Marcus Aurelius, Meditations 4.16



Many grains of frankincense on the same altar: one falls before, another falls after, but it makes no difference.

—Marcus Aurelius, Meditations, Book 4 (tr Long)

I have heard a few different interpretations on the meaning of these lines, and I am hardly qualified to choose which is the most fitting. Perhaps that is one part of the appeal of the Meditations, a book written to assist the author in his own private thoughts, and which in turn can offer many different ways to assist us in ours.

I had always taken it as indicating how just as some pieces of incense may burn away more quickly, and others may burn away more slowly, so too our lives may be longer, or they may be shorter. This hardly matters, because both the incense and our lives all end in exactly the same way, crumbled into dust. Memento mori.

I was once reading this together with someone, and she read “falls” in terms of where the incense was placed on the altar, in front or in back.

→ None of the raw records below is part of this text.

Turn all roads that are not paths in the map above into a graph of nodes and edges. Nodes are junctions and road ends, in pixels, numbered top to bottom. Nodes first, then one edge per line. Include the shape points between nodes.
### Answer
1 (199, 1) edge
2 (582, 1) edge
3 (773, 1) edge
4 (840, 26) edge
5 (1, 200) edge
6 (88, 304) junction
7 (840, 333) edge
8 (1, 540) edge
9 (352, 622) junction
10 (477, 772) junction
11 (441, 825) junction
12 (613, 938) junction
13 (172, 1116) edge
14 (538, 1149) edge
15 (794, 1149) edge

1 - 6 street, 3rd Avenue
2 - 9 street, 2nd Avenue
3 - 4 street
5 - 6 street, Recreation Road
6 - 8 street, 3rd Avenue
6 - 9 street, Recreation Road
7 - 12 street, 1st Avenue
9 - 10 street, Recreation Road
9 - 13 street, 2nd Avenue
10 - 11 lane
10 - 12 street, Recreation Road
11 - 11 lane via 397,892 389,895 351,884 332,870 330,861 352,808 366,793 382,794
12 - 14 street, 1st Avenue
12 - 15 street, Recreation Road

This, she suggested, could mean that all the circumstances of position in our lives really won’t make a difference. She then used an image she said her father was quite fond of: At the end of the game, the king and the pawn both go back into the same box.

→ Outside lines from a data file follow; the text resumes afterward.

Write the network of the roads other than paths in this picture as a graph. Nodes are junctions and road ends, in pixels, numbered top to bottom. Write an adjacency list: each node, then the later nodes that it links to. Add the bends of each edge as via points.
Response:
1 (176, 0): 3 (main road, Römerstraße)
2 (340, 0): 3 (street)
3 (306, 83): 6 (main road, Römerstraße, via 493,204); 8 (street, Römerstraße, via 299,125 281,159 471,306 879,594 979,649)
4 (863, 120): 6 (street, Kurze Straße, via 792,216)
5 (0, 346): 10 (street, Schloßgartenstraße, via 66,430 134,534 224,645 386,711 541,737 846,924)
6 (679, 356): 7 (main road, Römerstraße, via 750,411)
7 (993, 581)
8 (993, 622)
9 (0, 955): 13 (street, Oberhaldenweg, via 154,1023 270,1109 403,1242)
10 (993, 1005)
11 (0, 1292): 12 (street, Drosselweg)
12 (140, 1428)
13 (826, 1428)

I am hardly a Greek scholar, so I was uncertain in what ways the original could admit of either reading, but for the purposes of our personal reflections, I saw both as variations on a theme. More or less, here or there, greater or lesser, it ends up all the same.

Her comment sent me on one of my Proustian musings. I remembered a moment in college, when a memorial was held for a student who had died. People were asked to bring some sort of reminder of her life, and a table up front was filled with all sorts of photos, cards, poems, and mementos. I recall a young lady who placed a small stuffed teddy bear on the table, but as more items were added, they covered up the bear. Three times she stood up, went up to the table, and moved the bear to the front.

A friend later said he thought that was rather selfish, but the moment was impressed in my mind, because I think I understood how she felt. Where that bear was placed, front and center, right where she could see it, was perhaps helping her to make sense of something painful. It gave her some comfort at that moment. I assumed no selfishness on her part.

At the same time, it made me think in general about whether where anything was placed, or how long it was there, or how many people could see it, really made any difference in the bigger picture. I have often, for example, felt a tinge of sadness when I see a fine work of art hidden away in a corner, or when I see an ice sculpture melting, or when no one shows up at a brilliant concert, but that does not really detract anything from their beauty at all. What made any of those things worthy had nothing to do with place, time, or recognition.

And this is what happens when you let a young man dedicate himself to philosophy, and when you encourage him to read Marcel Proust.